NIPS 2018
Sun Dec 2nd through Sat the 8th, 2018 at Palais des Congrès de Montréal
Paper ID: 2992 Variational Learning on Aggregate Outputs with Gaussian Processes

### Reviewer 1

In this paper, the authors propose a general framework of aggregated observation models using Gaussian process with variational methods for inference. They focus on the Poisson link function in exponential family for counts data and derive some lower bounds for optimization using variational inference, Taylor expansion and Jensen's inequality. They apply the methods on synthetic data and Malaria Atlas data to show the performance. In this work, the authors try to predict the labels for individuals while only aggregated labels are available. This problem is studied in Ref. [13, 14, 20]. In this work, the authors extend previous works to exponential family and bring in Gaussian process which can derive uncertainty. Overall, I think this is a good paper. The theorems and experiments are comprehensive and solid. The extension to use Poisson distribution can be useful for count data and the usage of Gaussian process enables one to get the uncertainty. The paper is well-written. Below are some suggestions which I think can make the paper more clear. 1. For equation (7) in line 145, please define what is z. 2. For equation (6) in line 144, please reformulate the equation. Currently, there exists \prod_{i=1}^{N_a} but i does not appear in the equation. 3. In variational inference, the authors choose the variational posterior $q(f) = \int p(f|u)q(u)du$, which shares the conditional distribution $p(f|u)$ with the prior definition.
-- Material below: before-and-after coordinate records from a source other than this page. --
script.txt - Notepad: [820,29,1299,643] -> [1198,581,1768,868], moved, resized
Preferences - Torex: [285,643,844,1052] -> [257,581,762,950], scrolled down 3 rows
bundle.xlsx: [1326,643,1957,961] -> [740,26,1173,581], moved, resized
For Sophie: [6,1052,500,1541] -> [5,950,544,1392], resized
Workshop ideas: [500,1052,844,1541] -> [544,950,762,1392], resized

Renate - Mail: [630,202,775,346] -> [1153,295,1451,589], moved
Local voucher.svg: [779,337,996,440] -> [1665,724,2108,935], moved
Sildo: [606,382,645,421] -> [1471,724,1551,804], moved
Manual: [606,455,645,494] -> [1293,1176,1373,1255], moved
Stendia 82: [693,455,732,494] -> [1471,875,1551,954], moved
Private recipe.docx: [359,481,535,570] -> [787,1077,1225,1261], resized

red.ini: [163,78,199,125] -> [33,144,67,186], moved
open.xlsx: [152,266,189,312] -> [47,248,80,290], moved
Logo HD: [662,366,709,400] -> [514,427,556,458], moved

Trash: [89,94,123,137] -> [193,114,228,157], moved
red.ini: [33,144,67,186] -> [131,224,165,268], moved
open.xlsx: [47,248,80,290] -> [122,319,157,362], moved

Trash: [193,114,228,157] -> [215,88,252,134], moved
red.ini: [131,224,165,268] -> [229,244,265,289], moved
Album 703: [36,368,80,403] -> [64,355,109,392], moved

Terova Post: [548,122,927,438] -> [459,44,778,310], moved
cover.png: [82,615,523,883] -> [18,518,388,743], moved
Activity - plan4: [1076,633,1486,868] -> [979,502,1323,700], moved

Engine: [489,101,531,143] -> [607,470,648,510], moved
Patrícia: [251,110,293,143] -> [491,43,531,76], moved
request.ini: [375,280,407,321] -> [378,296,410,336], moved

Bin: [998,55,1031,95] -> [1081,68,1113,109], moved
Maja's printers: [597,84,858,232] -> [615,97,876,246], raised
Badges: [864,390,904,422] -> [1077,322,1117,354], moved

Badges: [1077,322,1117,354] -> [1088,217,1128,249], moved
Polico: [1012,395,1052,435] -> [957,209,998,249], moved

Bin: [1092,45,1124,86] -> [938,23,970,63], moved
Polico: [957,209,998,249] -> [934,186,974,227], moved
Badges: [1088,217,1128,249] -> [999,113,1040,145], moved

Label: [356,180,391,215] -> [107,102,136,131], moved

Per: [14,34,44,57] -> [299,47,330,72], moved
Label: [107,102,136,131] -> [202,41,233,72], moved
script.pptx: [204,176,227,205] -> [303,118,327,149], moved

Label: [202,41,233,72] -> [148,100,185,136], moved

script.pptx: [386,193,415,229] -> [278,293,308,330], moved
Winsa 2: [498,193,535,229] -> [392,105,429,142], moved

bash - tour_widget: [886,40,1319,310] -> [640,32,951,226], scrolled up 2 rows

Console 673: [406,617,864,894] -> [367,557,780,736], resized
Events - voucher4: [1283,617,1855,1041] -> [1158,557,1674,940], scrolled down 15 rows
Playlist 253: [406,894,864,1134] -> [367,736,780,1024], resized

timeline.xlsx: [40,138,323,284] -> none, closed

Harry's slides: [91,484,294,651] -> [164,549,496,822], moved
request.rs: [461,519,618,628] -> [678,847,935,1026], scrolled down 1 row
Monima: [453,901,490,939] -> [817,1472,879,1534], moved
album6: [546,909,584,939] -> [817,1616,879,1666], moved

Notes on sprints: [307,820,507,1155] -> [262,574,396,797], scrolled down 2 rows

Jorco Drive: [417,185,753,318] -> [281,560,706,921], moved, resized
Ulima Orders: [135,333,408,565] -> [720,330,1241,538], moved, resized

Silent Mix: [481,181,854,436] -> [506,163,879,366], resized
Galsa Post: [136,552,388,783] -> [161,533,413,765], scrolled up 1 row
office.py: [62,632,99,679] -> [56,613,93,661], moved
Though the authors have presented that in line 156, I prefer the authors to discuss their choice of variational posterior $q(f)$ before presenting the lower bound in line 149. 4. In Section 4. Experiments, it seems that the authors compare their methods VBAgg with two other approaches Nystrom and NN. Could the authors provide reference for Nystrom and NN and explain more about the formulation of these two approaches? In practice, how can one know the 'population' $p^a_i$ in line 113? Could the authors explain more about how they get $p^a_i$ in line 264? Could $p^a_i$ be treated as parameters to learn as well? Note: I have read the feedback. Thanks.